DATA BELOW:
* * * * * * *

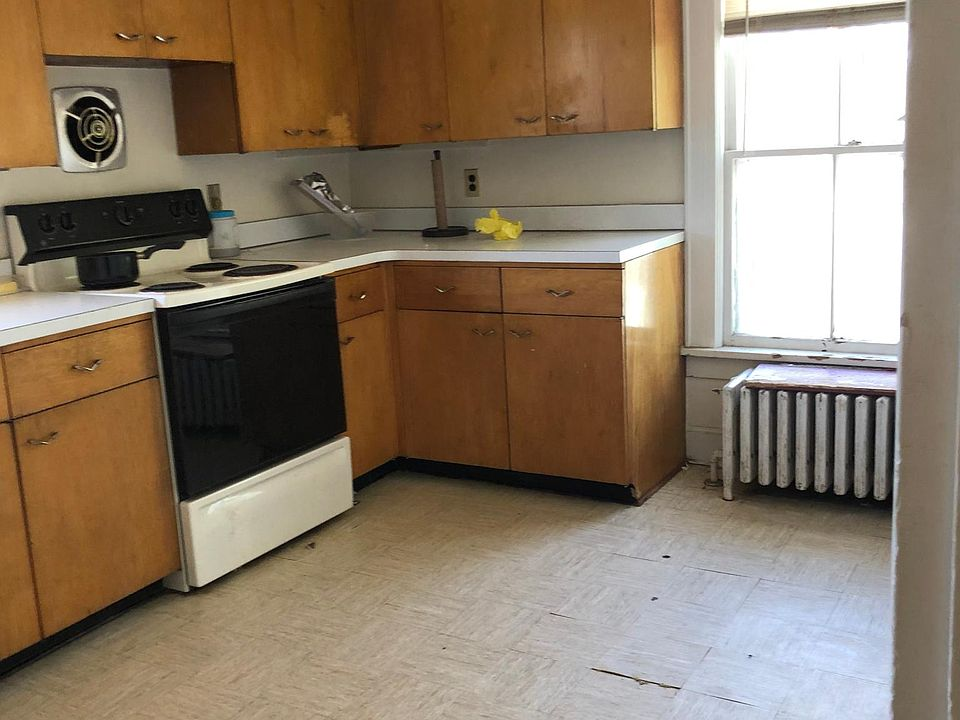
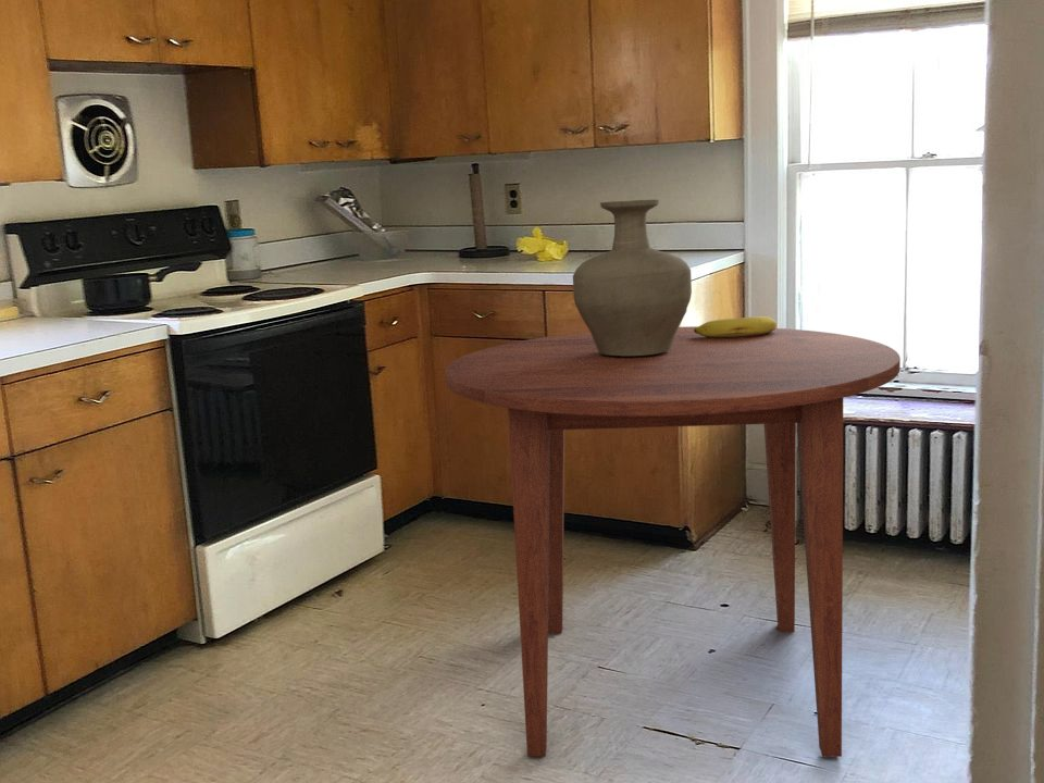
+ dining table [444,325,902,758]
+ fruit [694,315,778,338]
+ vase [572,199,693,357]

* * * * * * *

TASK BRIEF:
Leave out the images and copy all remaining data word for word.

COMPLETED TASK:
+ dining table [444,325,902,758]
+ fruit [694,315,778,338]
+ vase [572,199,693,357]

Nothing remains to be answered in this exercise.